→ **Work order**:
Pick up the post on FAIR columns for file lists after its final sentence and continue it.

Long version of how I got to this idea(s): https://raw.githubusercontent.com/steltenpower/PowerGists/main/LCRDMsheets.pdf
First think of any list of files, e.g. Windows File Explorer, or what you get in DropBox, Google Drive, Microsoft Teams, NextCloud Files (running SURFdrive and SURF ResearchDrive), Figshare, Dataverse, DANS EASY and actually the file menu of many applications. Requested for functionality at Search Research Drive: https://servicedesk.surf.nl/jira/plugins/servlet/desk/portal/13/SD-85229
Then think of what step every character of FAIR makes possible:
- Findable makes the bridge from search terms to addresses
- Accessible makes the bridge from addresses to files
- Interoperable makes the bridge from files to datasets you can technically and semantically work with
- Re-usable makes the bridge from datasets you CAN work with to what is allowed with these datasets
See also Dutch table as too-easy explanation of FAIR data
Now look at the quick sketch here and below I'll explain how and why they differ more than you think.
YES!, Rick has a minimal working example (and video) at https://github.com/rickdkk/fair-file-columns
-
OPEN SPEC: Is the file type of a file a so-called open specification? I used a green O for open (e.g. HTML), a dashed O for 'open' (e.g. OOXML, open by license, but seems not designed to make interoperability easy) and a red C for closed formats.

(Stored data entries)
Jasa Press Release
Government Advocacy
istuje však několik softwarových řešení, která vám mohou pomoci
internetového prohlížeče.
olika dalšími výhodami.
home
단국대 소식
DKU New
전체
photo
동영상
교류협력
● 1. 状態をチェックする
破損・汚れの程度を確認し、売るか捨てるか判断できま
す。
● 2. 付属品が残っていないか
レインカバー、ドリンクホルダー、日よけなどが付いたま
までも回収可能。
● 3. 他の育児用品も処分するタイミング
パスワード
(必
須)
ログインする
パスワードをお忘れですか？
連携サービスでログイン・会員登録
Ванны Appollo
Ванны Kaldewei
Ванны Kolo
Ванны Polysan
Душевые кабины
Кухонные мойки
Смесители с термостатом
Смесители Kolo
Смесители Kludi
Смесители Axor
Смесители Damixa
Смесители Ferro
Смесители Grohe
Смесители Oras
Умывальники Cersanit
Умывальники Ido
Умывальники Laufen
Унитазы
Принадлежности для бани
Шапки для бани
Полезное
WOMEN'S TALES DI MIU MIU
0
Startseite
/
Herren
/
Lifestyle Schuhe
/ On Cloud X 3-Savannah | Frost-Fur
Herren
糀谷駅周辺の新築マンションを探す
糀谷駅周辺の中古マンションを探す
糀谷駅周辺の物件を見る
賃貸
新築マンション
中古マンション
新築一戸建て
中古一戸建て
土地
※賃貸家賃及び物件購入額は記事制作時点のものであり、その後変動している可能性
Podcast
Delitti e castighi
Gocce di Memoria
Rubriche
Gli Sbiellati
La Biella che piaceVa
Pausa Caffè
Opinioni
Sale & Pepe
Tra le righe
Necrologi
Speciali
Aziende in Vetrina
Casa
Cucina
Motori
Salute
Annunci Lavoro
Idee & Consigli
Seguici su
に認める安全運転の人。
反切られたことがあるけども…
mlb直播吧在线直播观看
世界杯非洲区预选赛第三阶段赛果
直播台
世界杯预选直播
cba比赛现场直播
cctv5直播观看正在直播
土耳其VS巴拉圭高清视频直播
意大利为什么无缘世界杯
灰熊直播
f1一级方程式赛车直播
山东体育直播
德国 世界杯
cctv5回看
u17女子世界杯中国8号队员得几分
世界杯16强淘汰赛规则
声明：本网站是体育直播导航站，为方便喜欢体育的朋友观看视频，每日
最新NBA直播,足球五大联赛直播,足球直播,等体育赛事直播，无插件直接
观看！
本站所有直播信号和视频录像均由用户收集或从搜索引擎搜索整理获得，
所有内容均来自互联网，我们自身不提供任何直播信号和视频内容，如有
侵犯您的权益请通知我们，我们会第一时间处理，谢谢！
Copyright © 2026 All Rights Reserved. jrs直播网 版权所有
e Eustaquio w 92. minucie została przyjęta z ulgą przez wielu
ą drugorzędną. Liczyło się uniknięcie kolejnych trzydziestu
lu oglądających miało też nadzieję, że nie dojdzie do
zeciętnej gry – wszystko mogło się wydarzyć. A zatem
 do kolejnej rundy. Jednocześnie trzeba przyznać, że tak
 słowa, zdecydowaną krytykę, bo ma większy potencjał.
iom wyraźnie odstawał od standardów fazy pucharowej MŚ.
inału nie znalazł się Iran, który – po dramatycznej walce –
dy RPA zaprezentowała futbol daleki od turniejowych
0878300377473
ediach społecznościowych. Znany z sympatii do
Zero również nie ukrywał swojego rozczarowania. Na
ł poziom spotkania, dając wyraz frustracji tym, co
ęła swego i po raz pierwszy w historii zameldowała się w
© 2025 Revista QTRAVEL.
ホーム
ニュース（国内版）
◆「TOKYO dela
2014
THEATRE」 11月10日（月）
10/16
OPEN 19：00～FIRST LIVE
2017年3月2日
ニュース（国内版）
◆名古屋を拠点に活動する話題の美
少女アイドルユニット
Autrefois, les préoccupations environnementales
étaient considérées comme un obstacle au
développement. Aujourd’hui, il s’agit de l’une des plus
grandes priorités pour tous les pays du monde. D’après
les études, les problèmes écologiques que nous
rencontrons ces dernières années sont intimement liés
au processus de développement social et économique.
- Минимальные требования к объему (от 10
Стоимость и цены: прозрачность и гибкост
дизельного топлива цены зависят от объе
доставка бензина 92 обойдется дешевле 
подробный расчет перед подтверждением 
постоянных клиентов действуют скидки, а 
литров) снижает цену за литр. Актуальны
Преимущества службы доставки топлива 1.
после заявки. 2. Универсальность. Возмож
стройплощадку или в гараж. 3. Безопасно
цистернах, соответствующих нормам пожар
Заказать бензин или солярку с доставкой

→ **Response area**:
-
PREF: Is it a preferred/allowed format by parties (journals, research archives, anybody) you find important? I used the direction and color of thumbs to visualize. Clicking it pops up settings for (more) validation: spelling, linters, accessibility (a11y), link checkers, etc., etc.
-
VALID: What's the result of automatic validation of the file against the specification and schema? See goodtables.io, validator.w3.org and others.
-
ICON: for file types, not for the associated application. To help data-centric thinking of datacentricmanifesto.org, especially now filename extensions are often hidden by default nowadays. Clicking it pops up specific help options (colleagues supporting, open communities, convertors, etc.) This part was inspired by a researcher saying "What do you mean with file type? I use app X." He was really disappointed when I had to explain him vendor lock-in.
-
NAME: clicking it pops up all adresses, with protocols (DOI/HTTPS/webDAV/etc), this fileviewer is aware of that the file can be reached. Not drawn yet, to be added: a left arrow that reveals something about what links here and a right arrow for what this links to. Arrows are faded if there's nothing to reveal.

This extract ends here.